The body is constantly rebuilding itself.  Old cells die and are replaced by new, healthy cells.  The skin renews itself from the bottom to the top.  New skin cells are formed in the bottom layer of the epidermis and migrate to the surface where they eventually die and fall off.  As we age, the time between when they die and actually fall off increases.  The build up of dead skin cells on the surface of the skin makes it look dull and dry and prevents the penetration of any skin renewing topical formulas.   New skin cells will not be made at the bottom of the epidermis until the dead ones at the top are shed. 

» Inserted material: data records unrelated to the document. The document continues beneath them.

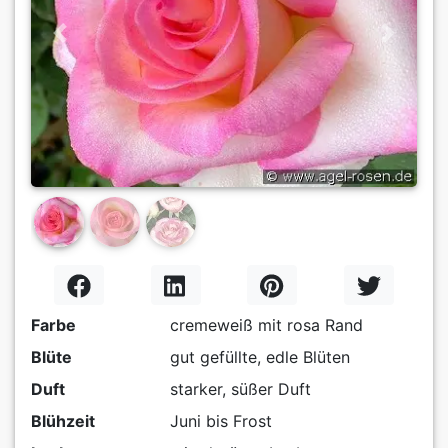
Previous
Next
Farbe
cremeweiß mit rosa Rand
Blüte
gut gefüllte, edle Blüten
Duft
starker, süßer Duft
Blühzeit
Juni bis Frost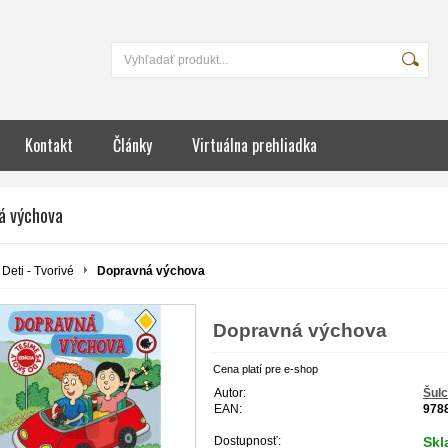
Kontakt
Články
Virtuálna prehliadka
á výchova
Deti - Tvorivé
Dopravná výchova
Dopravná výchova
Cena platí pre e-shop
Autor:
Šulc
EAN:
978
Dostupnosť:
Sk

Exfoliation is the process whereby we help the skin get rid of the dead skin cells so that it can make new cells quicker.  It can be done mechanically, enzymatically, or chemically.

Mechanical exfoliation products are also called “scrubs”.  They contain small granules which are manually moved across the skin surface.  Dead cells are basically scraped off with physical friction.  Though effective, scrubs can be damaging if not chosen carefully and used correctly.  If the granules they contain are jagged rather than spherical, they will cause microscopic cuts on the skin’s surface.  I personally think that scrubs are much too harsh for aging or sensitive skin.  Remember, do no harm!

Enzymatic exfoliation uses proteolytic enzymes (usually from papaya or pineapple) to breakdown dead skin cells.  It is recommended for those with sensitive skin that can’t tolerate friction or rubbing.  I prefer this method of exfoliation over the others for mature skin.

Chemical exfoliation employs Hydroxy Acids to dissolve or loosen the glue-like substance that holds dead cells together.  It too, is a very effective method but may leave the skin red, irritated, and sensitive to light.  Unlike the other methods of exfoliation, the dead cells are not shed immediately.  They flake off over a period of days giving the skin a very dry, flaky appearance.